Directions for this task: State how many lines of the listing below contain the word "Night", treating uppercase and lowercase letters as different. Give only the number.

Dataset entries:
—————
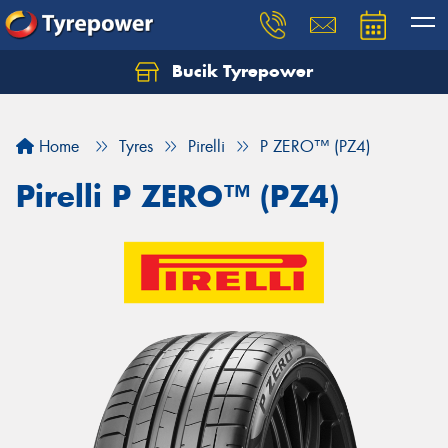
Bucik Tyrepower
Home
Tyres
Pirelli
P ZERO™ (PZ4)
Pirelli P ZERO™ (PZ4)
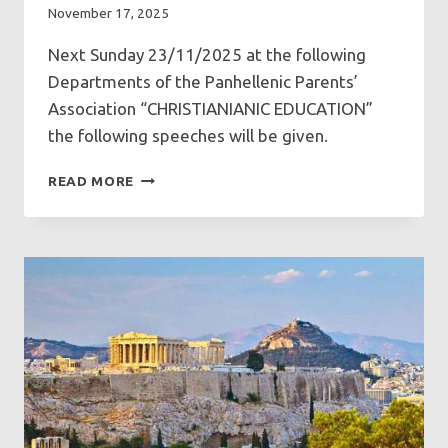
November 17, 2025
Next Sunday 23/11/2025 at the following
Departments of the Panhellenic Parents’
Association “CHRISTIANIANIC EDUCATION”
the following speeches will be given.
SPEECHES
READ MORE
AT
GFCF
ON
SUNDAY
23/11/2025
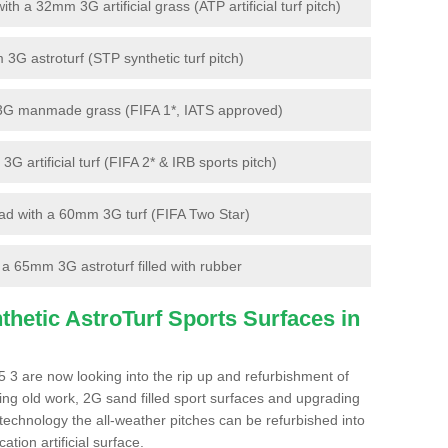
 a 32mm 3G artificial grass (ATP artificial turf pitch)
G astroturf (STP synthetic turf pitch)
3G manmade grass (FIFA 1*, IATS approved)
artificial turf (FIFA 2* & IRB sports pitch)
d with a 60mm 3G turf (FIFA Two Star)
 65mm 3G astroturf filled with rubber
hetic AstroTurf Sports Surfaces in
 3 are now looking into the rip up and refurbishment of
ting old work, 2G sand filled sport surfaces and upgrading
 technology the all-weather pitches can be refurbished into
ation artificial surface.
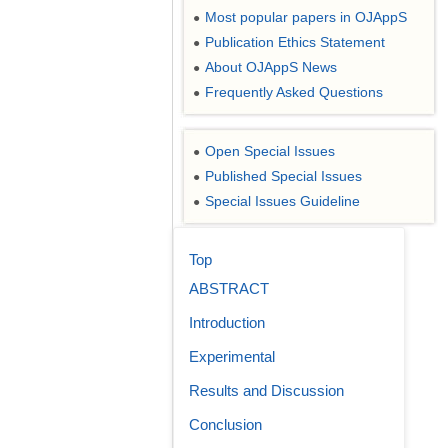
Most popular papers in OJAppS
●
Publication Ethics Statement
●
About OJAppS News
●
Frequently Asked Questions
●
Open Special Issues
●
Published Special Issues
●
Special Issues Guideline
●
Top
ABSTRACT
Introduction
Experimental
Results and Discussion
Conclusion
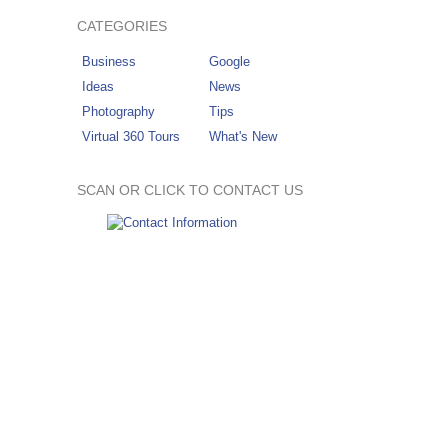
CATEGORIES
Business
Google
Ideas
News
Photography
Tips
Virtual 360 Tours
What's New
SCAN OR CLICK TO CONTACT US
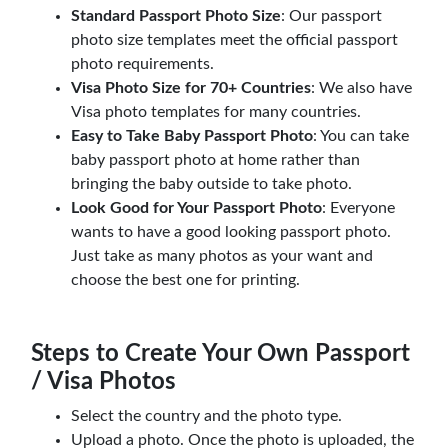
Standard Passport Photo Size
: Our passport
photo size templates meet the official passport
photo requirements.
Visa Photo Size for 70+ Countries
: We also have
Visa photo templates for many countries.
Easy to Take Baby Passport Photo
: You can take
baby passport photo at home rather than
bringing the baby outside to take photo.
Look Good for Your Passport Photo
: Everyone
wants to have a good looking passport photo.
Just take as many photos as your want and
choose the best one for printing.
Steps to Create Your Own Passport
/ Visa Photos
Select the country and the photo type.
Upload a photo. Once the photo is uploaded, the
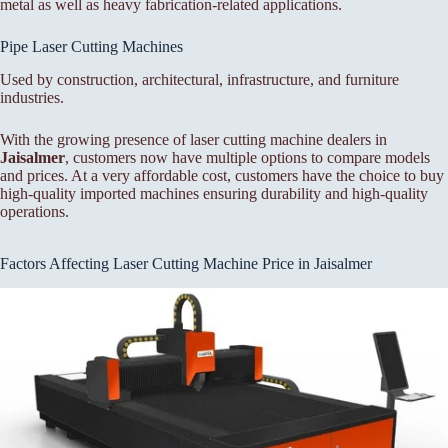
metal as well as heavy fabrication-related applications.
Pipe Laser Cutting Machines
Used by construction, architectural, infrastructure, and furniture
industries.
With the growing presence of laser cutting machine dealers in
Jaisalmer
, customers now have multiple options to compare models
and prices. At a very affordable cost, customers have the choice to buy
high-quality imported machines ensuring durability and high-quality
operations.
Factors Affecting Laser Cutting Machine Price in Jaisalmer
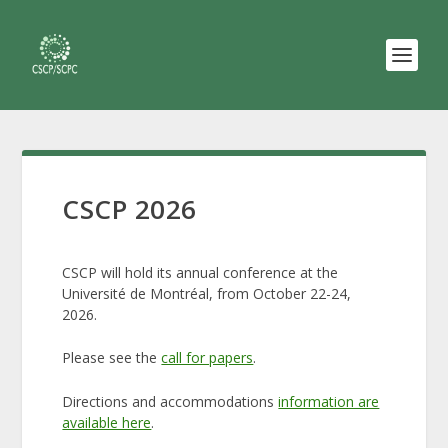
CSCP 2026
CSCP will hold its annual conference at the
Université de Montréal, from October 22-24,
2026.
Please see the
call for papers
.
Directions and accommodations
information are
available here
.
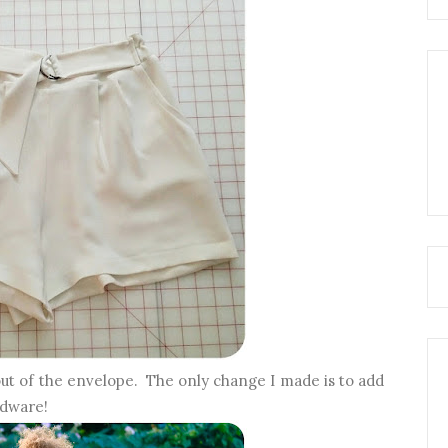
 out of the envelope. The only change I made is to add
rdware!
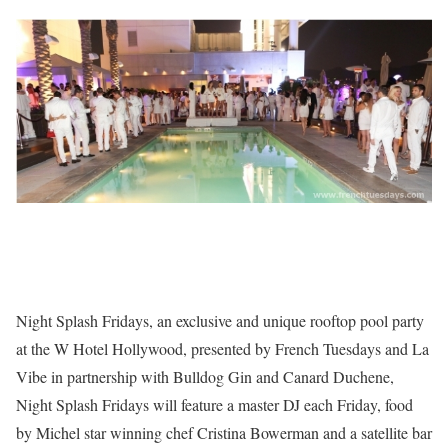
Night Splash Fridays, an exclusive and unique rooftop pool party
at the W Hotel Hollywood, presented by French Tuesdays and La
Vibe in partnership with Bulldog Gin and Canard Duchene,
Night Splash Fridays will feature a master DJ each Friday, food
by Michel star winning chef Cristina Bowerman and a satellite bar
—————
Answer to this task: 2